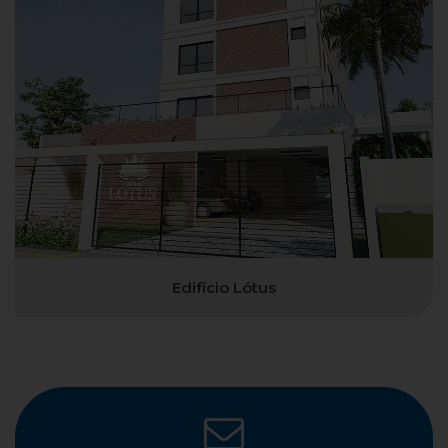
Edifício Lótus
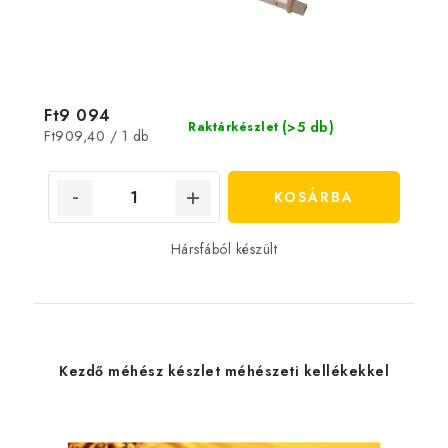
Ft9 094
(>5 db)
Raktárkészlet
Egységár:
Ft909,40 / 1 db
KOSÁRBA
Hársfából készült
Kezdő méhész készlet méhészeti kellékekkel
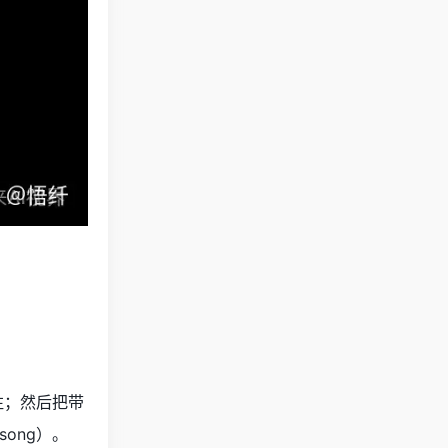
注；然后把带
song）。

--*--

» **What you should do**
Print every line of the data above word for word, without the pictures.

» **The answer**
Edifício Lótus
Ft9 094
(>5 db)
Raktárkészlet
Egységár:
Ft909,40 / 1 db
KOSÁRBA
Hársfából készült
Kezdő méhész készlet méhészeti kellékekkel
注；然后把带
song）。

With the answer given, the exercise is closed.